Session 4 – Pre-read
KNN vs K-Means: Supervised vs Unsupervised Learning
We will be using sci-kit learn
implementations of both of these algorithms during the session 4 tutorial.
K-Nearest Neighbors (KNN)
KNN is a supervised learning algorithm used for classification (and sometimes regression):
- You train the model on labeled data (i.e., you know the “answer” or class).
- When predicting a new sample, the model finds the k training samples closest to it (its “neighbors”) and uses them to assign a label.
- Closeness is usually based on Euclidean distance.
Example: Given a penguin with known bill length and depth, predict its species by looking at its 5 nearest neighbors in the training data.
K-Means Clustering
K-Means is an unsupervised learning algorithm used for clustering:
- You do not provide the true labels.
- The algorithm tries to split your data into k groups based on similarity.
- It randomly initializes cluster centers, assigns points to the nearest one, then updates the centers iteratively.

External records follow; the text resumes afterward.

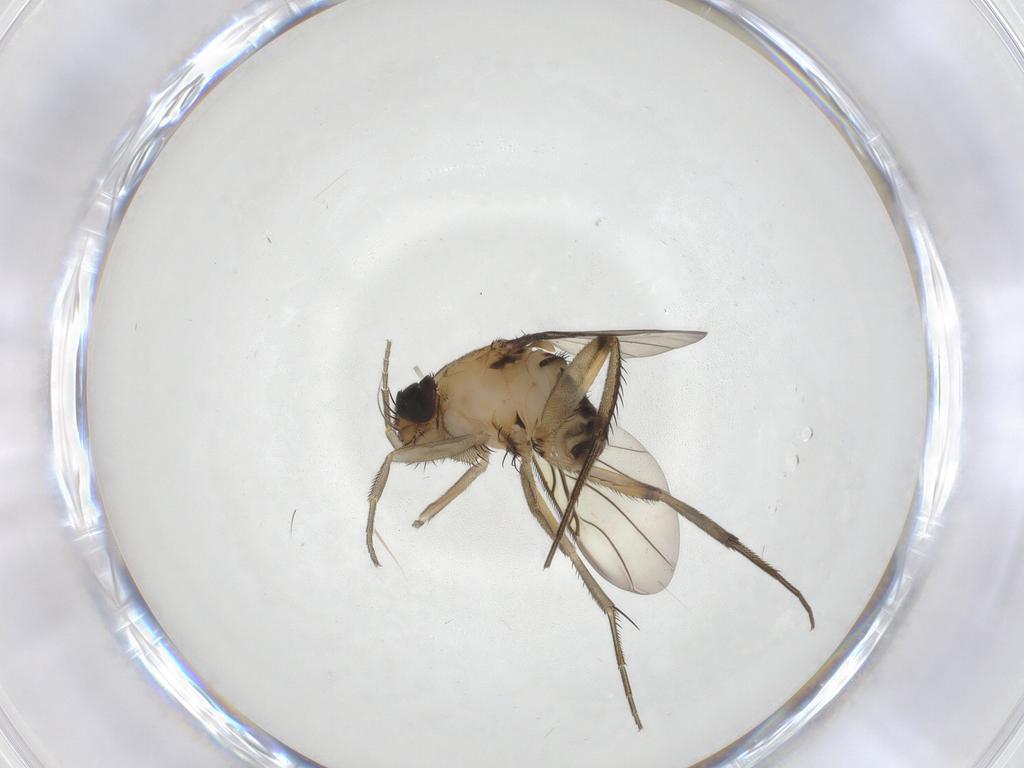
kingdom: Animalia
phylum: Arthropoda
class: Insecta
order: Diptera
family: Phoridae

Example: Given penguin data without species labels, group them into 3 clusters based on bill length and depth.
Key Differences
Feature | KNN | K-Means |
---|---|---|
Learning Type | Supervised | Unsupervised |
Goal | Classification (or Regression) | Clustering |
Input Labels | Required | Not used |
Output | Predicted class | Cluster assignment |
Model Type | Lazy (no training phase) | Iterative center updates |
Plotting in Python
Please read the ‘Parts of a Figure’ and ‘Coding Styles’ sections of Quick Start Guide (Matplotlib). We will briefly cover plotting with Seaborn
(which is built on top of the Matplotlib
package), but will not spend much time talking about base Matplotlib
.
Optional Reading
Introduction to Object-Oriented Programming (OOP) in Python
We will cover the basics of object-oriented programming and how it relates to analysis workflows in Python during session 4, but Introduction to OOP in Python (Real Python) explains in greater detail and includes some practice exercises.